* GOAL OF THE EXERCISE: Set the listing down again exactly, please, apart from its pictures.

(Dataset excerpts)
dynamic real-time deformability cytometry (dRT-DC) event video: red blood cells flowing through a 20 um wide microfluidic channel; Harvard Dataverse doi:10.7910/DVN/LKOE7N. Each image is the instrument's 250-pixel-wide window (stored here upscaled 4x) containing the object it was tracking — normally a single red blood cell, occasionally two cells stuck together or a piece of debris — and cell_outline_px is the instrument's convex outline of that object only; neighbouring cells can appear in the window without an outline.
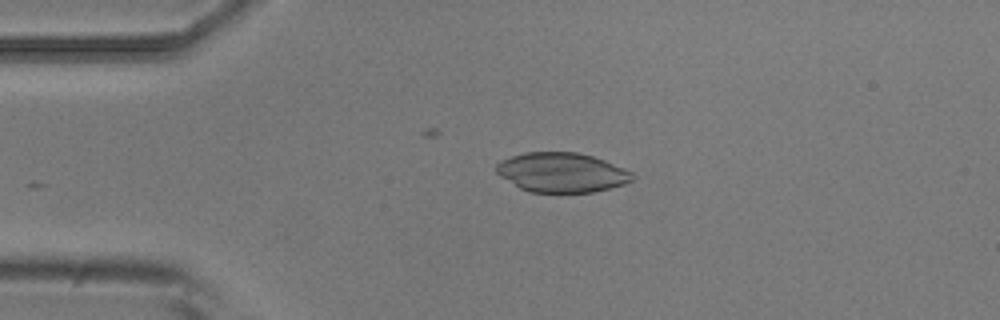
{"species": "common noctule bat (a hibernating species)", "species_latin": "Nyctalus noctula", "temperature_condition": "room temperature", "stored_images_in_passage": 28, "camera_frame_rate_fps": 3000, "um_per_image_px": 0.085, "animal": {"sex": "male", "body_mass_g": 20.5, "forearm_length_mm": 52.5}, "frame": {"image": 1, "passage_image": 4, "time_ms": 1.0, "image_size_px": [1000, 320], "cell_outline_px": [[636, 176], [632, 180], [624, 184], [612, 188], [592, 192], [528, 192], [520, 188], [500, 176], [496, 172], [496, 164], [500, 160], [524, 152], [576, 152], [592, 156], [604, 160], [624, 168], [632, 172]], "centroid_in_image_um": [47.75, 14.66], "position_along_channel_um": 37.2, "area_um2": 31.44}}
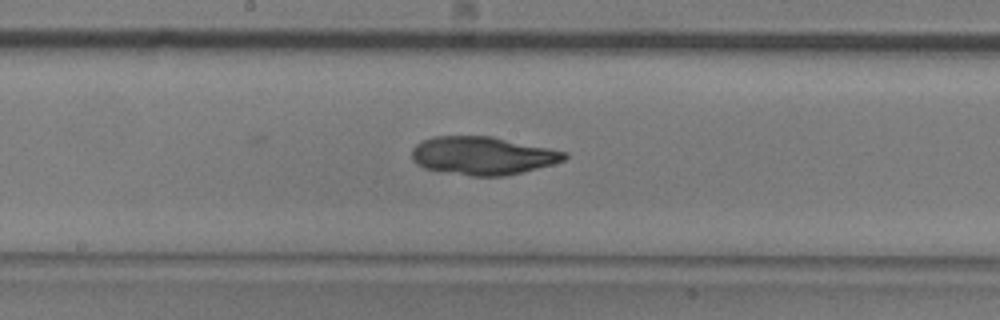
{"frame": {"image": 2, "passage_image": 20, "time_ms": 6.333, "image_size_px": [1000, 320], "cell_outline_px": [[568, 156], [564, 160], [552, 164], [504, 176], [472, 176], [424, 168], [416, 164], [412, 160], [412, 148], [416, 144], [432, 136], [492, 136], [568, 152]], "centroid_in_image_um": [41.01, 13.22], "position_along_channel_um": 207.2, "area_um2": 33.76}}
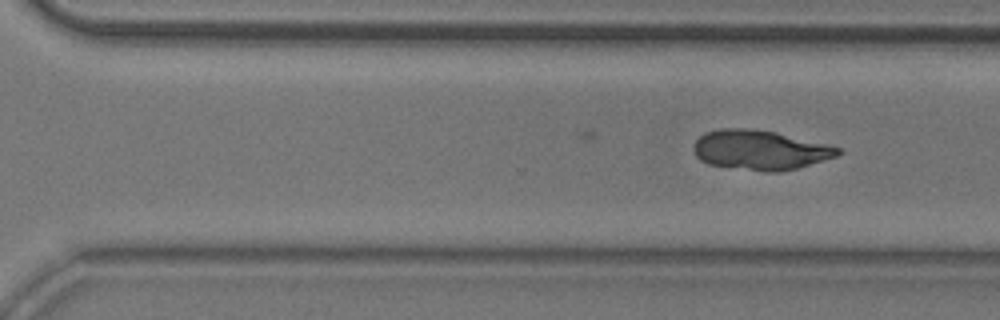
{"frame": {"image": 3, "passage_image": 28, "time_ms": 9.0, "image_size_px": [1000, 320], "cell_outline_px": [[840, 152], [836, 156], [796, 168], [776, 172], [768, 172], [708, 164], [700, 160], [696, 156], [692, 148], [692, 144], [704, 132], [720, 128], [744, 128], [776, 132], [828, 144], [840, 148]], "centroid_in_image_um": [64.55, 12.73], "position_along_channel_um": 306.0, "area_um2": 33.18}}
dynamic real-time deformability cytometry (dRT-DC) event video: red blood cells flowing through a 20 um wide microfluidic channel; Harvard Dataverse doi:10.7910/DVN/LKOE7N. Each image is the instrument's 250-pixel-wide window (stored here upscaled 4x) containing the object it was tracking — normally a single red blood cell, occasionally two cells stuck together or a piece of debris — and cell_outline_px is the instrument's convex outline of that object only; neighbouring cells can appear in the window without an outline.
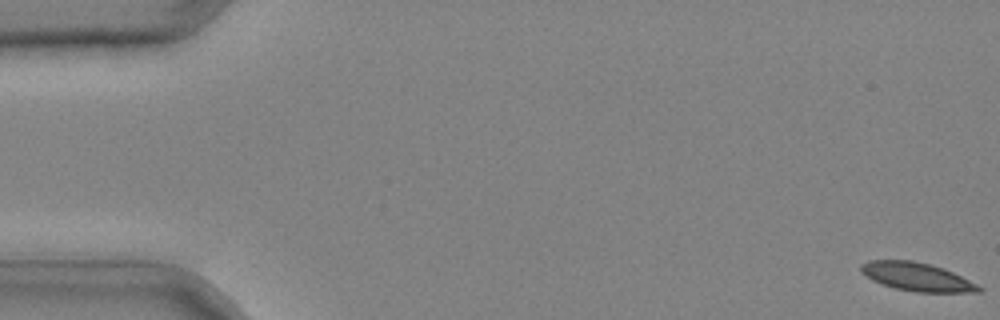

* REPLY:
dynamic real-time deformability cytometry (dRT-DC) event video: red blood cells flowing through a 20 um wide microfluidic channel; Harvard Dataverse doi:10.7910/DVN/LKOE7N. Each image is the instrument's 250-pixel-wide window (stored here upscaled 4x) containing the object it was tracking — normally a single red blood cell, occasionally two cells stuck together or a piece of debris — and cell_outline_px is the instrument's convex outline of that object only; neighbouring cells can appear in the window without an outline.
{"species": "common noctule bat (a hibernating species)", "species_latin": "Nyctalus noctula", "temperature_condition": "room temperature", "stored_images_in_passage": 28, "camera_frame_rate_fps": 3000, "um_per_image_px": 0.085, "animal": {"sex": "male", "body_mass_g": 20.5, "forearm_length_mm": 52.5}, "frame": {"image": 1, "passage_image": 4, "time_ms": 1.0, "image_size_px": [1000, 320], "cell_outline_px": [[636, 176], [632, 180], [624, 184], [612, 188], [592, 192], [528, 192], [520, 188], [500, 176], [496, 172], [496, 164], [500, 160], [524, 152], [576, 152], [592, 156], [604, 160], [624, 168], [632, 172]], "centroid_in_image_um": [47.75, 14.66], "position_along_channel_um": 37.2, "area_um2": 31.44}}
{"frame": {"image": 2, "passage_image": 20, "time_ms": 6.333, "image_size_px": [1000, 320], "cell_outline_px": [[568, 156], [564, 160], [552, 164], [504, 176], [472, 176], [424, 168], [416, 164], [412, 160], [412, 148], [416, 144], [432, 136], [492, 136], [568, 152]], "centroid_in_image_um": [41.01, 13.22], "position_along_channel_um": 207.2, "area_um2": 33.76}}
{"frame": {"image": 3, "passage_image": 28, "time_ms": 9.0, "image_size_px": [1000, 320], "cell_outline_px": [[840, 152], [836, 156], [796, 168], [776, 172], [768, 172], [708, 164], [700, 160], [696, 156], [692, 148], [692, 144], [704, 132], [720, 128], [744, 128], [776, 132], [828, 144], [840, 148]], "centroid_in_image_um": [64.55, 12.73], "position_along_channel_um": 306.0, "area_um2": 33.18}}
dynamic real-time deformability cytometry (dRT-DC) event video: red blood cells flowing through a 20 um wide microfluidic channel; Harvard Dataverse doi:10.7910/DVN/LKOE7N. Each image is the instrument's 250-pixel-wide window (stored here upscaled 4x) containing the object it was tracking — normally a single red blood cell, occasionally two cells stuck together or a piece of debris — and cell_outline_px is the instrument's convex outline of that object only; neighbouring cells can appear in the window without an outline.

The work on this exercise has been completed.